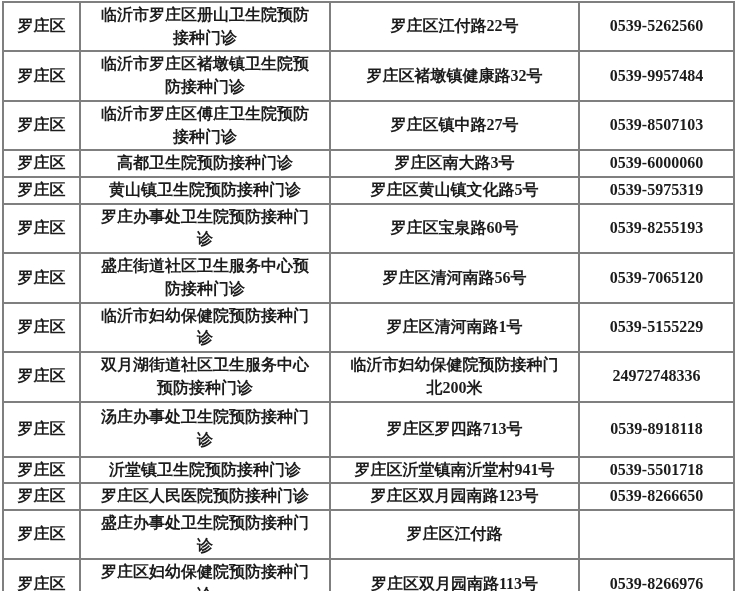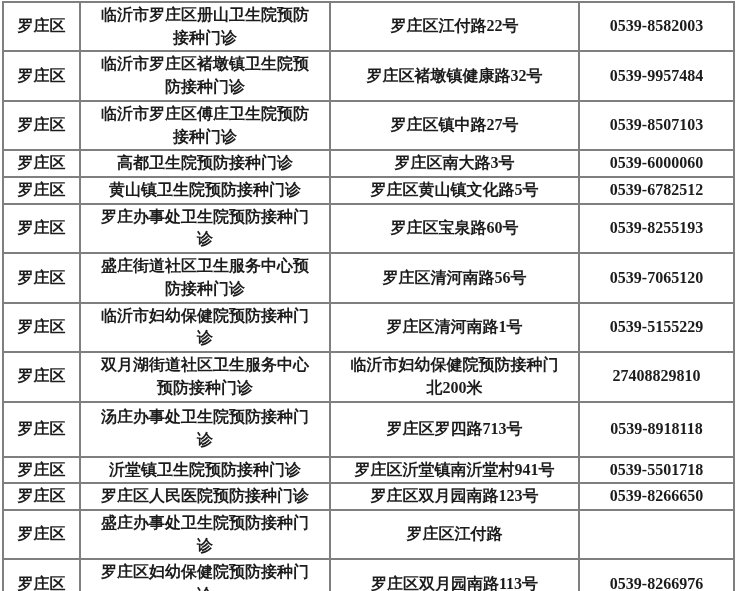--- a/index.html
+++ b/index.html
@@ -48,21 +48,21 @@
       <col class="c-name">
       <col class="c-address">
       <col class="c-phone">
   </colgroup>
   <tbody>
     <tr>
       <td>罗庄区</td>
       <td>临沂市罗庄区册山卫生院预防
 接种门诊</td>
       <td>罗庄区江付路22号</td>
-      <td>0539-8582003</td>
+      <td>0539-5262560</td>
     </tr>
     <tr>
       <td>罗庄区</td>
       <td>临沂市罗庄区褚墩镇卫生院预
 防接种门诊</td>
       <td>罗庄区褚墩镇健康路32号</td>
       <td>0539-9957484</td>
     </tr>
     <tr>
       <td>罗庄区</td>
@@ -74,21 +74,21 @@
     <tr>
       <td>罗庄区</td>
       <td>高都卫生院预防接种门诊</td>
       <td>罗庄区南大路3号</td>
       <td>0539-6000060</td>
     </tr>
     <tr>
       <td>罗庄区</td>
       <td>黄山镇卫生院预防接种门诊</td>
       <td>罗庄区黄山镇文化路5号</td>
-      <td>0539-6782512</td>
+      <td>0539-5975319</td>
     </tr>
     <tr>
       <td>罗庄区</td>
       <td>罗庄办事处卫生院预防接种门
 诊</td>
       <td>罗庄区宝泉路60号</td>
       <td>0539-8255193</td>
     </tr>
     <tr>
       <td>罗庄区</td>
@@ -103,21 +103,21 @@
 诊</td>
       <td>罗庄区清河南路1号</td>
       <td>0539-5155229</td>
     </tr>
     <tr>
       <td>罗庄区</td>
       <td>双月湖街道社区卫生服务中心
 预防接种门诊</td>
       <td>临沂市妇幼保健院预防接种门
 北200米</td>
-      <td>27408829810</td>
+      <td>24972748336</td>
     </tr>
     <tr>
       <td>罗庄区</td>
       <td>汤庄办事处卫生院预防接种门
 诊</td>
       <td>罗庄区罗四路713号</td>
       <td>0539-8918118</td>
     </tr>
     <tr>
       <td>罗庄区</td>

* * *

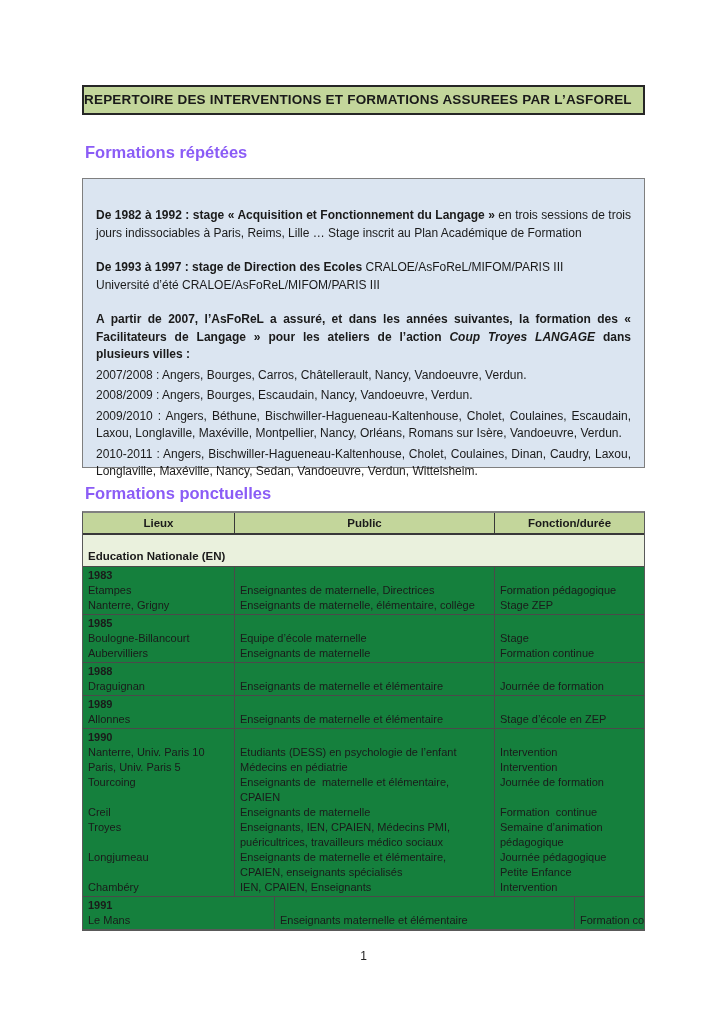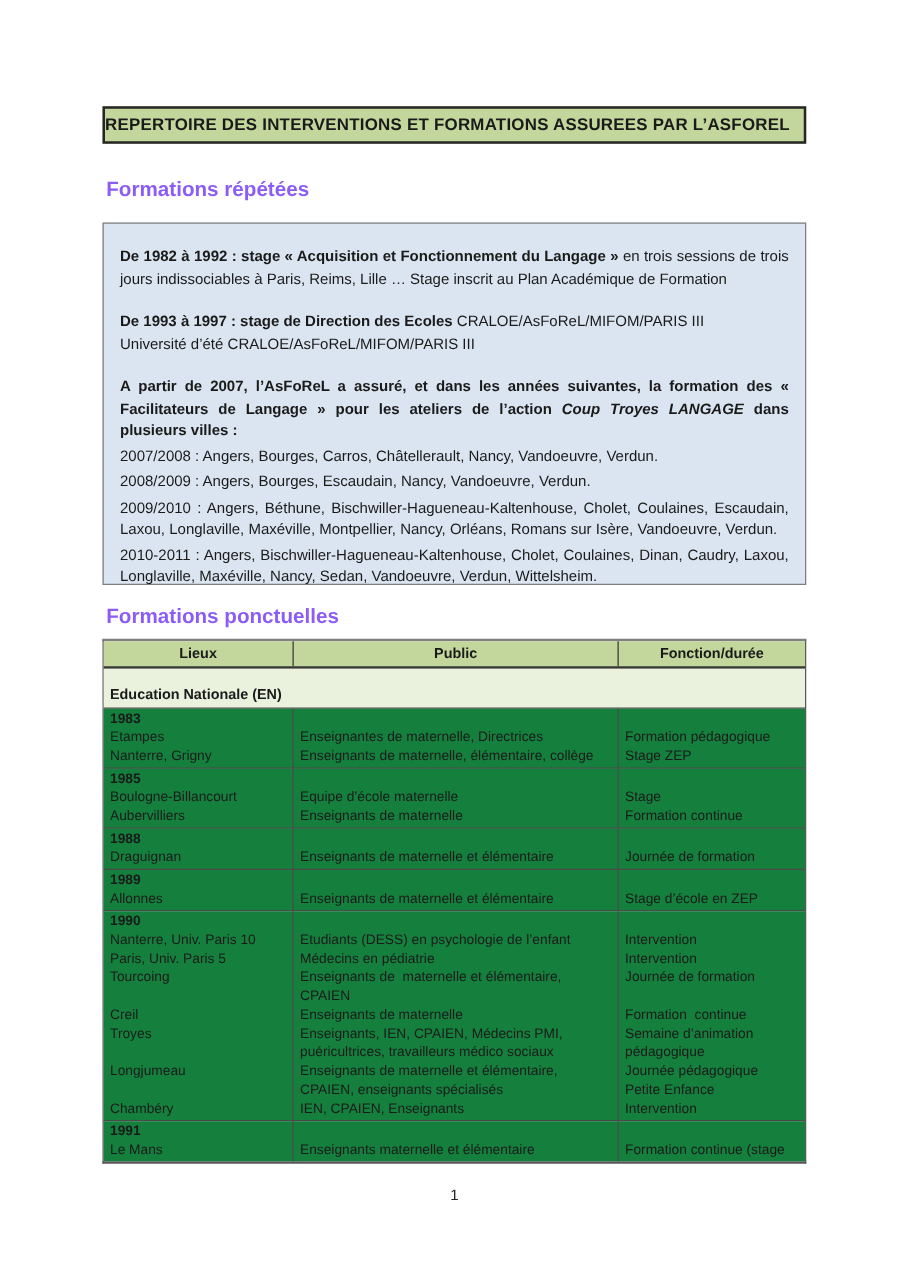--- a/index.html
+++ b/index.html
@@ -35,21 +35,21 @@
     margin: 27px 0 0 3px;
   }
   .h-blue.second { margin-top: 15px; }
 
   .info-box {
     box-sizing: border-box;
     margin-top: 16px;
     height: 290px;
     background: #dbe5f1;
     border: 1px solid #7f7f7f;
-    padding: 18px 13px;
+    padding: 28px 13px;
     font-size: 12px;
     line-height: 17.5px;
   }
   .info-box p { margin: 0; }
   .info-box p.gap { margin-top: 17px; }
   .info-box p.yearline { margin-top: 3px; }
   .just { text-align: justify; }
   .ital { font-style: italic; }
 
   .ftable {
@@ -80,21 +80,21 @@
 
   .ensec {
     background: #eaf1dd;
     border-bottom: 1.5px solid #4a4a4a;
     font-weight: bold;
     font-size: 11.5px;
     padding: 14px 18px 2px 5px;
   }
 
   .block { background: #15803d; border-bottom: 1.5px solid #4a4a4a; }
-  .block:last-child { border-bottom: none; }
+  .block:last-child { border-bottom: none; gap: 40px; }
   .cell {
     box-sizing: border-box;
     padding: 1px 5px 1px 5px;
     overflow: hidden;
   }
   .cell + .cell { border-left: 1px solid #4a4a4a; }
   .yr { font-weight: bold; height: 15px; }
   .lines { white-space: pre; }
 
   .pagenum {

### Your instructions
Report all lines in the records that include the string "block".

### Result of this exercise
   .block { background: #15803d; border-bottom: 1.5px solid #4a4a4a; }
-  .block:last-child { border-bottom: none; }
+  .block:last-child { border-bottom: none; gap: 40px; }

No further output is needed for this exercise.